Так и не успев повернуть замок, я отпрянул назад и начал отступать на кухню, слыша, как тот, кто притаился на лестнице, заново и заново заводит свою кошмарную пластинку.

- Дмитрий Алексеевич, вы дома? У вас тоже свет отключили? Неужели землетрясение? Ужас какой! Дмитрий Алексеевич… У вас тоже свет отключили? Неужели землетрясение? Ужас какой! Дмитрий Алексеевич… У вас тоже свет отключили? Неужели землетрясение?

Время замедляется… Снаружи доносится негромкий противный скрежет, как если бы наружную железную обшивку кто-то пытается поцарапать гвоздем. Потом звук этот делается сильнее, настойчивее.
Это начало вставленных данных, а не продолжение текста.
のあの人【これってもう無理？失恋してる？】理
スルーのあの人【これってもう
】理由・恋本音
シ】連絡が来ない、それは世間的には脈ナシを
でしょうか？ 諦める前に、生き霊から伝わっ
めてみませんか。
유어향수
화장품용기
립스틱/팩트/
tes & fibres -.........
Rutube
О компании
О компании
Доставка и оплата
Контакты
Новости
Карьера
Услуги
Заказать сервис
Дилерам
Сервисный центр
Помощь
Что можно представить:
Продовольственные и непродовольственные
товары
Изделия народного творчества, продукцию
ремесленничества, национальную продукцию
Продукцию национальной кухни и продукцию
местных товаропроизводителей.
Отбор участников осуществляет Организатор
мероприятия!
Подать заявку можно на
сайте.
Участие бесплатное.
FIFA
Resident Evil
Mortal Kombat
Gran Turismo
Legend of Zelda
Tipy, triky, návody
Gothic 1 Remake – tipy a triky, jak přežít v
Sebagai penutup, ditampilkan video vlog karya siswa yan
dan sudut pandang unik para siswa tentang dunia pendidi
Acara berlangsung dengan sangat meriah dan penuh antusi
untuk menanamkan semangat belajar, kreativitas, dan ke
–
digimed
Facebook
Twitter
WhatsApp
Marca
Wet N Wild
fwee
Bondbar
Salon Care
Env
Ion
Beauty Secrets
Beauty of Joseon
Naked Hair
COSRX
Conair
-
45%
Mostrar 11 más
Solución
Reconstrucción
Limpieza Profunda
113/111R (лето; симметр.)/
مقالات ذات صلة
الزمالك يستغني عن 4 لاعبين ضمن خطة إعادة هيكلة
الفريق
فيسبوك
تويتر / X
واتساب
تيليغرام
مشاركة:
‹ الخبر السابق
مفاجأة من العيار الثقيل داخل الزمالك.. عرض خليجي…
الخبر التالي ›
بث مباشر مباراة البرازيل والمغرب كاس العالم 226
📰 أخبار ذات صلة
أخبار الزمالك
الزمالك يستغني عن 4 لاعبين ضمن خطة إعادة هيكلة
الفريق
- Ужас какой! Дмитррр…. - надтреснутый голос соседки перерастает вдруг в звериный рык, и тут на дверь обрушивается удар такой силы, что она гудит как монастырский колокол, а с потолка снова сыпется штукатурка. Я валюсь на пол и на четвереньках ползу, поскальзываясь в пыли, на кухню, мечтая сделаться незаметным, крошечным, превратиться в таракана, чтобы забиться в щель за плинтусом - может, хоть там им не удастся меня достать…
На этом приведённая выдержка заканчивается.